İnsanın Yaratılış Gayesi, Dünya Ve Ahiret Yolculuğu
İnsanın Yaratılış Gayesi, Dünya Ve Ahiret Yolculuğu
Aziz ve muhterem kardeşlerim!
Cenâb-ı Mevlâ’ya Celle Celâlüh
trilyonlarca hamdü senalar olsun ki, bizleri dinlerin en kâmili, en mükemmeli
ve en sonuncusu olan İslâm diniyle müşerref kıldı.
Kâinatın efendisi, peygamberlerin
peygamberi ve kıyamet gününün yegâne şefaatçisi, Hz. Muhammed Mustafa’ya
Sallallahü Aleyhi Vesellem ümmet olmakla şereflendirdi.
Değerli kardeşlerim! Biz bu
dünyaya ne için geldik? Yani bu dünyada vazifemiz nedir? Biliyorsunuz ki insan
yokluk âleminden, ervah âlemine geçmiştir ve ervah âleminde Allah Celle Celâlüh
ile kulları arasında bir mîsak, ahitname olmuştur.
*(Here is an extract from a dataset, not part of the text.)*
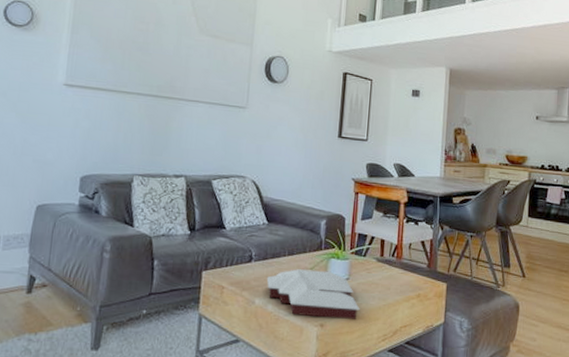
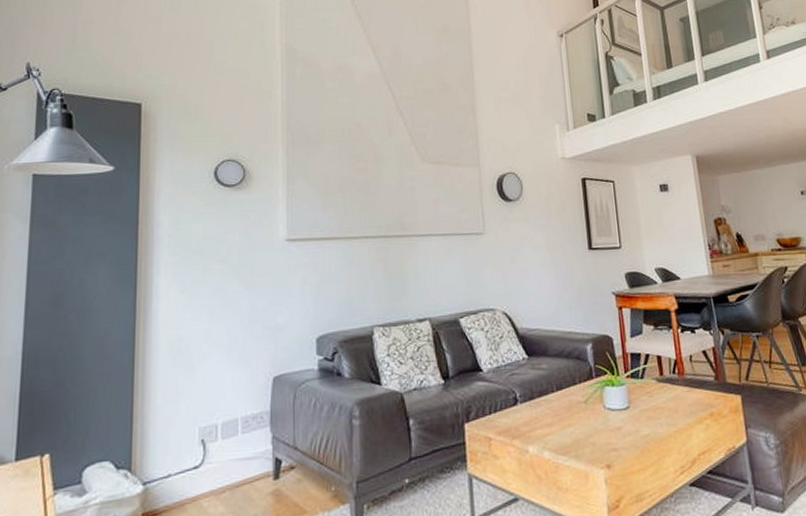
books: present [266,269,360,321] -> none [537,401,649,459]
O ahitname, Kur’ân-ı
Kerîm’de bize bildirilmiştir. Ervah âleminde, Cenâb-ı Mevlâ Celle Celâlüh bütün
kullarına:
“Elestü bi Rabbiküm?”
– Ben sizin Rabbiniz değil
miyim?
Diye sormuş ve bütün ervah, mü’mini
de, fâsığı da, kâfiri de, hepsi bir ağızdan:
– Yâ Rabbi, sen bizim
Rabbimizsin, diye cevap vermiştir.
Orada üzerimize bir mîsak, bir
ahitname aldık, daha sonra zaman tünelinden geçip, bu “esbab” âlemine geldik. Bu
esbab âleminde belirli bir süre kaldıktan sonra, -tabi bu “esbab” âleminde ne
kadar kalacağımızı Cenâb-ı Mevlâ Celle Celâlüh bilir, bizim için meçhuldür. Hiç
kimse bilemez nerede ve ne zaman öleceğini- “berzah” âlemine göç edeceğiz. “Berzah”
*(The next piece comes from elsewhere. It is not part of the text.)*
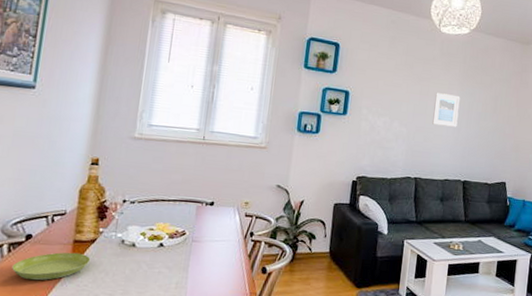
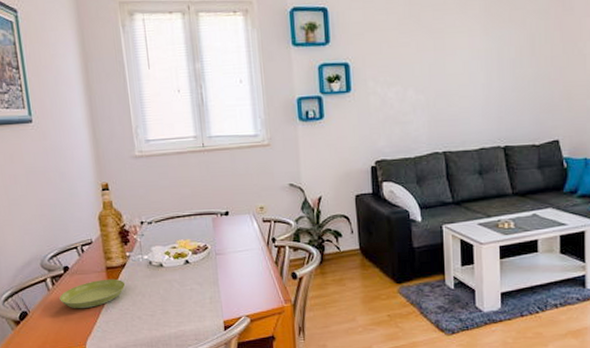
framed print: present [432,92,460,127] -> none [454,42,487,85]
âlemi bu dünya ile ahiret âlemi arasında bir geçittir. İşte geçit hükmünde olan
berzah âleminde süresini Cenâb-ı Mevlâ’nın Celle Celâlüh bildiği bir süre
kaldıktan sonra, son istasyon olan ahiret âlemine geçeceğiz. Ahiret âlemine
geçtikten sonra ise ya “Sâid” olarak cennete gidip orada mutlu ve mesut
olacağız -Allah Celle Celâlüh hepimize “sâid”lerden olmayı nasip etsin
inşallah- veya “şâki” olup cehenneme gideceğiz.
Allah Celle Celâlüh hepimizi
muhafaza eylesin.
Onun için insanların bu zaman
tünelinden geçmesi, Allah’ın Celle Celâlüh “fıtrî” kanunudur. Yani bu insanın
isteğinde olmayıp, istese de, istemese de karşılaşacağı bir olaydır. Şu âna
kadar ki sürece kendi isteğimizle gelmediğimiz gibi, bundan sonra da kendi
isteğimizle gitmeyeceğiz. Bu tamamen Allah’ın Celle Celâlüh kudretindedir.
Ancak önemli olan, ervah, esbab,
berzah ve âhiret gibi bu dört istasyondan insan için en önemli olan yer “esbab”
yani bu dünya hayatıdır. Neden? Çünkü bu dünya hayatı, bundan sonraki
istasyonların, merhalelerin durumunu belirleyecek.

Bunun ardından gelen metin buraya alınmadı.